PorosBekasi.com – Konflik dua legislator Kota Bekasi, Arif Rahman Hakim (PDIP) dan Ahmadi Madong (PKB), yang awalnya sekadar persoalan personal, kini melebar menjadi krisis politik lokal.
Langkah Ketua DPC PDIP Kota Bekasi Tri Adhianto bersama Sekretaris DPC Ahmad Faisyal Hermawan dinilai justru menyeret partai ke jurangan konflik pribadi.
Sumber internal banteng moncong putih itu menilai, manuver elit DPC bukan hanya gegabah, tetapi juga membahayakan marwah PDIP sebagai partai besar.

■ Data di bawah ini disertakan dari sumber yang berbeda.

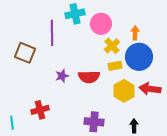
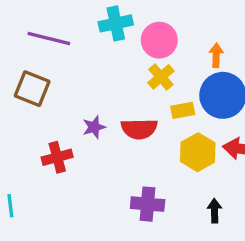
purple line: (52, 33) -> (49, 38), moved, turned -75
yellow cross: (112, 46) -> (161, 77), moved
red cross: (40, 110) -> (57, 157), moved

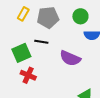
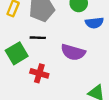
red cross: (28, 75) -> (39, 73), moved

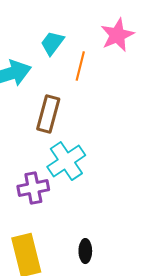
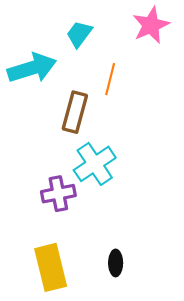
orange line: (80, 66) -> (110, 79), moved

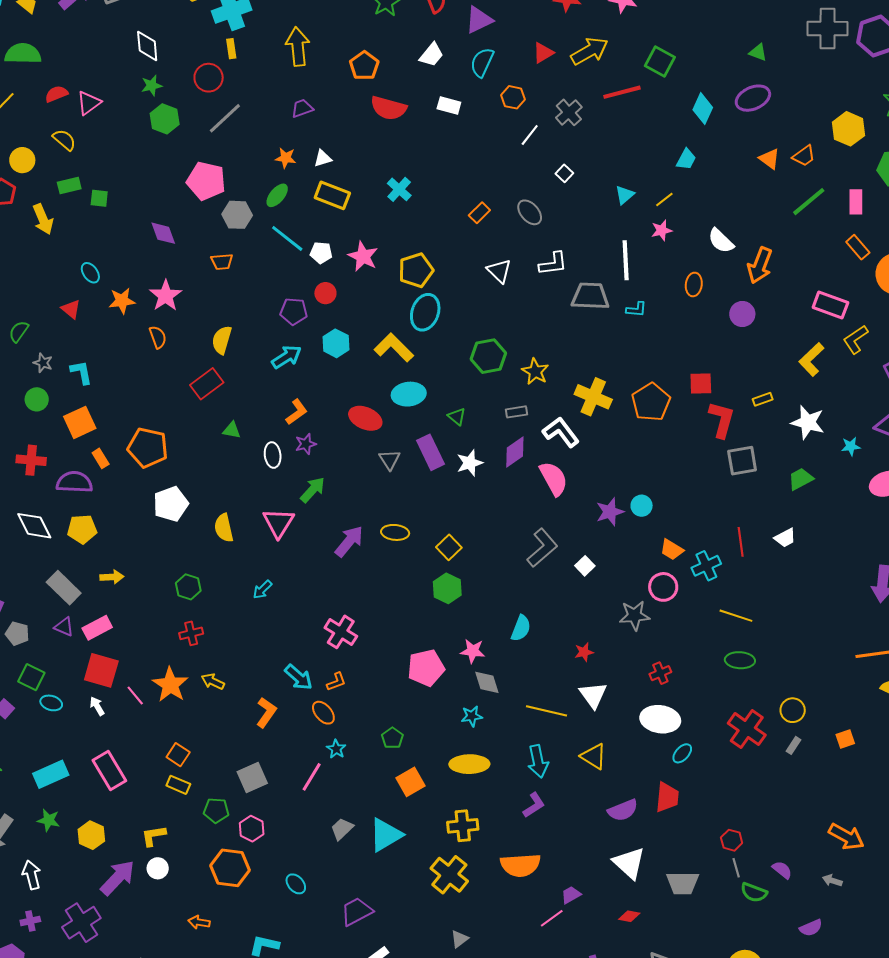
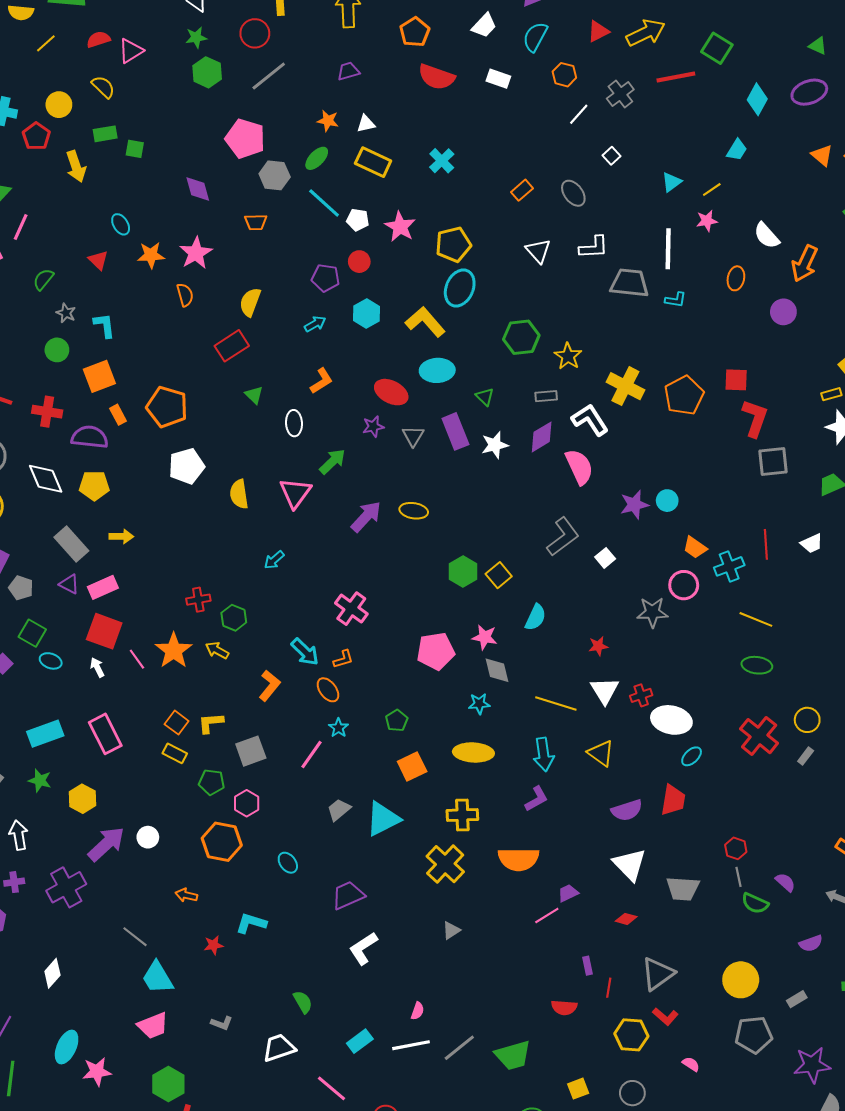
cyan arrow: (287, 357) -> (315, 324), size x0.7
yellow rectangle: (763, 399) -> (831, 394), moved
green triangle: (232, 430) -> (254, 395), turned 30
purple star: (306, 444) -> (373, 427), moved
yellow square: (449, 547) -> (499, 575), moved
green hexagon: (188, 587) -> (234, 618), moved
red cross: (660, 673) -> (641, 695), moved
yellow L-shape: (154, 836) -> (211, 723), moved

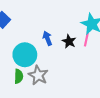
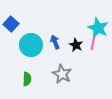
cyan circle: (25, 55) -> (31, 45), moved
gray star: (38, 75) -> (62, 74), moved

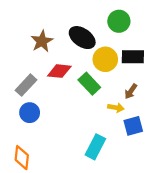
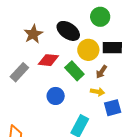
brown arrow: (131, 91) -> (101, 72), moved
blue circle: (30, 113) -> (56, 96), moved

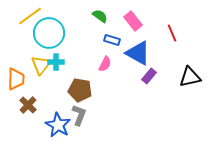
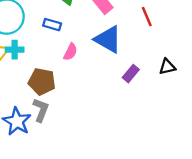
blue rectangle: (112, 40) -> (52, 25), moved
purple rectangle: (149, 76) -> (131, 74), moved
black triangle: (190, 77) -> (167, 67), size x0.7

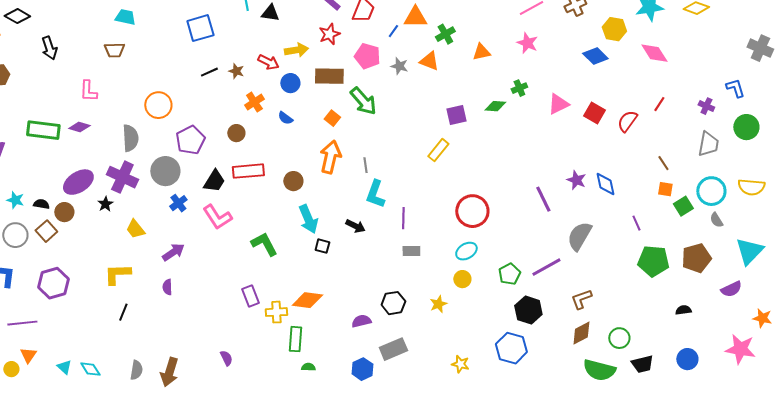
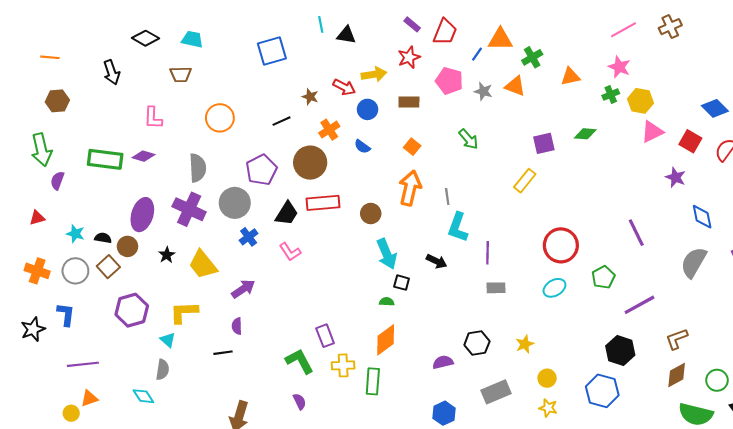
black diamond: (17, 16) -> (146, 38), moved
yellow hexagon: (614, 29) -> (641, 101), moved
blue diamond: (595, 56) -> (715, 108), moved
black line: (209, 72) -> (281, 121), moved
brown rectangle: (329, 76) -> (409, 102), size x0.7
green cross: (519, 88) -> (611, 95), moved
green arrow: (363, 101) -> (468, 139), moved, size x0.7
orange circle: (158, 105) -> (220, 118), moved
brown circle: (236, 133) -> (310, 163), size x1.8
purple star: (576, 180) -> (676, 177), moved
purple ellipse: (78, 182) -> (142, 215), turned -40
black star: (105, 204) -> (167, 255), moved
pink L-shape: (217, 217) -> (290, 252), size x0.7
yellow trapezoid: (135, 229) -> (203, 264), size x1.4
gray semicircle: (579, 236) -> (694, 262), moved
green L-shape: (264, 244) -> (300, 361), moved
green pentagon: (509, 274) -> (603, 277), moved
yellow circle: (462, 279) -> (547, 378), moved
purple hexagon: (53, 283) -> (132, 310), moved
orange diamond: (307, 300) -> (386, 340), turned -44
black line: (123, 312) -> (223, 353), moved, turned 60
yellow cross: (276, 312) -> (343, 365), moved
gray rectangle: (393, 349) -> (496, 392), moved
orange triangle: (28, 355) -> (89, 398), turned 36
cyan triangle: (64, 367) -> (168, 340), moved
green semicircle: (308, 367) -> (387, 302), moved
cyan diamond: (90, 369) -> (143, 396), moved
gray semicircle: (136, 370) -> (163, 370), moved

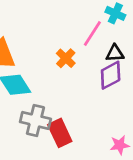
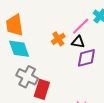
black triangle: (115, 53) -> (78, 42), moved
red rectangle: (60, 133) -> (42, 89), turned 30

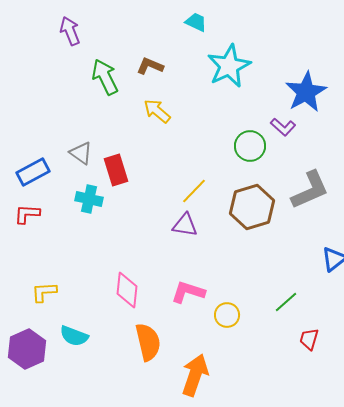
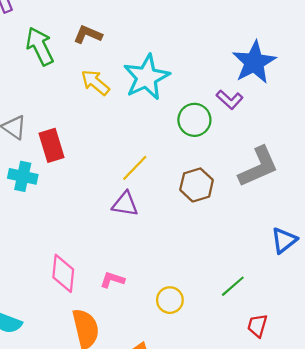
cyan star: (229, 66) -> (146, 77), moved
brown hexagon: (252, 207) -> (197, 185), size x0.7
pink L-shape: (188, 292) -> (112, 280), moved, size x0.7

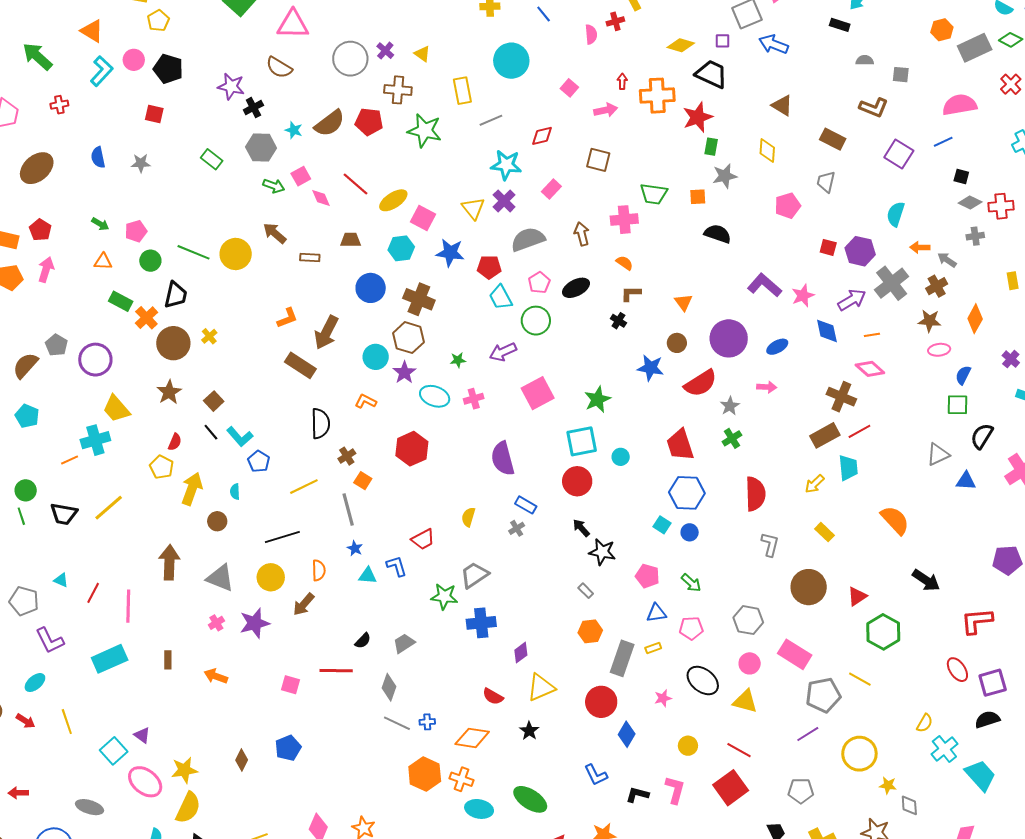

“Ini jelas keliru dan tidak etis. Perseteruan dua anggota DPRD adalah persoalan pribadi, bukan persoalan institusional. Tapi justru elit partai seperti Mas Tri dan Faisal malah menggiringnya menjadi konflik antar partai,” ujar salah satu kader PDIP yang enggan disebutkan namanya, Jumat (26/9/2025).
Awal mula polemik terjadi setelah Madong melaporkan dugaan penganiayaan oleh ARH. PKB pun secara resmi menyatakan sikap untuk mendampingi kadernya ke jalur hukum. Namun sehari berselang, PDIP Bekasi membalas dengan langkah ekstrem, yakni dengan mengerahkan 120 pengacara untuk membela ARH.
Alih-alih menenangkan suasana, keputusan ini justru menimbulkan gelombang protes dari dalam tubuh PDIP sendiri.
“Ironis. Ketua DPC bukannya menjadi penengah, malah membiarkan bahkan mendukung upaya politisasi konflik pribadi. Ini mencoreng wajah partai,” lanjut kader tersebut.
Menurutnya, dari kalangan internal mempertanyakan dasar urgensi partai menggelontorkan sumber daya besar demi konflik individu, yang bahkan belum tentu terkait tugas kelembagaan.
“Kami sebagai kader sangat kecewa. Urusan pribadi Arif dibawa ke meja partai. Kenapa partai harus keluar uang dan tenaga sebesar itu untuk kasus yang belum jelas? Ini sikap yang berlebihan dan melecehkan kesadaran politik publik,” tegasnya.
Lebih jauh, ia menuntut agar Dewan Kehormatan DPP PDIP segera turun tangan. Menurutnya, manuver Tri dan Faisal tidak hanya tidak dewasa, tetapi juga mempermalukan institusi.
“Sebagai kader, saya minta dewan kehormatan DPP PDIP menjaga marwah partai ini. Jangan sampai partai besar sekelas PDIP digeret-geret ke dalam kubangan konflik personal oleh elit lokal yang sedang bermain api,” katanya dengan nada tajam.
Ia merasa langkah emosional ini berpotensi membuka celah perpecahan antarpartai di tingkat lokal. Padahal, sebagai partai nasionalis, PDIP seharusnya menjadi teladan dalam menjaga etika politik.
“PDIP bukan partai yang reaktif. Tapi ini terlihat seperti langkah defensif yang dibungkus emosi dan loyalitas buta. Kami butuh pemimpin yang bisa membedakan mana urusan partai, mana urusan individu,” pungkasnya.